WORK ORDER:
Reproduce the opening lines of the records exactly, please, stopping after the line that contains "Figure 2. ( I".

===== RECORDS PROVIDED =====

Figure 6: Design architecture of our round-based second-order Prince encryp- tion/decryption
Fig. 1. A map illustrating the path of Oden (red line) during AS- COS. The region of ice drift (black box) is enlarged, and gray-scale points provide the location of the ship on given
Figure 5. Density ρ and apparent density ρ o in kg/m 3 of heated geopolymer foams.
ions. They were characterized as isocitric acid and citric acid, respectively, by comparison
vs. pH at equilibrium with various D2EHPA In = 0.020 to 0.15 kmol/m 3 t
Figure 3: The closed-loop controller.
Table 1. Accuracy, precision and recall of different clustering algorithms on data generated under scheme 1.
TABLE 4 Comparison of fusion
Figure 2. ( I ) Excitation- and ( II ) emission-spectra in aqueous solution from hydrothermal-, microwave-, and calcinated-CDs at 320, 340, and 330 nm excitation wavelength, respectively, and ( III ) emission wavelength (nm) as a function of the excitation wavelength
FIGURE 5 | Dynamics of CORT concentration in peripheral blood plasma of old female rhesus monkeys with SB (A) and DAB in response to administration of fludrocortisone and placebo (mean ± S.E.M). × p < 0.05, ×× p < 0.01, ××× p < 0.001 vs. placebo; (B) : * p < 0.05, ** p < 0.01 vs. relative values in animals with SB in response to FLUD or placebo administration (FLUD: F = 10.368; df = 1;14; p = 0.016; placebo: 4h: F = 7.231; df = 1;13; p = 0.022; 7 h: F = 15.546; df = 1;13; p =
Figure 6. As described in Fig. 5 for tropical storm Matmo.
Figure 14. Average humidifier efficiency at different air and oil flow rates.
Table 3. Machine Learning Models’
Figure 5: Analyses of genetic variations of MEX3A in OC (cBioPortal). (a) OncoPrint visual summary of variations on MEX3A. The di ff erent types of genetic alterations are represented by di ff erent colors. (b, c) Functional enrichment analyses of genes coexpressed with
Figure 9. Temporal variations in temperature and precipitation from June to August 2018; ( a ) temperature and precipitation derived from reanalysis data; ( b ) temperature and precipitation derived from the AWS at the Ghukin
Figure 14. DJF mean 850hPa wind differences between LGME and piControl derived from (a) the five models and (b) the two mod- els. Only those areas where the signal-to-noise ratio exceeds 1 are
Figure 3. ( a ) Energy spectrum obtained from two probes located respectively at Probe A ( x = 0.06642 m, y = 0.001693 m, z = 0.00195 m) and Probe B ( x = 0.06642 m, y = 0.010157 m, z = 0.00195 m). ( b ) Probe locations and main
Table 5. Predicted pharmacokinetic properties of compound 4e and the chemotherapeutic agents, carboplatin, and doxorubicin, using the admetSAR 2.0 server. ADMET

=====

EXERCISE RESULT:
Figure 6: Design architecture of our round-based second-order Prince encryp- tion/decryption
Fig. 1. A map illustrating the path of Oden (red line) during AS- COS. The region of ice drift (black box) is enlarged, and gray-scale points provide the location of the ship on given
Figure 5. Density ρ and apparent density ρ o in kg/m 3 of heated geopolymer foams.
ions. They were characterized as isocitric acid and citric acid, respectively, by comparison
vs. pH at equilibrium with various D2EHPA In = 0.020 to 0.15 kmol/m 3 t
Figure 3: The closed-loop controller.
Table 1. Accuracy, precision and recall of different clustering algorithms on data generated under scheme 1.
TABLE 4 Comparison of fusion
Figure 2. ( I ) Excitation- and ( II ) emission-spectra in aqueous solution from hydrothermal-, microwave-, and calcinated-CDs at 320, 340, and 330 nm excitation wavelength, respectively, and ( III ) emission wavelength (nm) as a function of the excitation wavelength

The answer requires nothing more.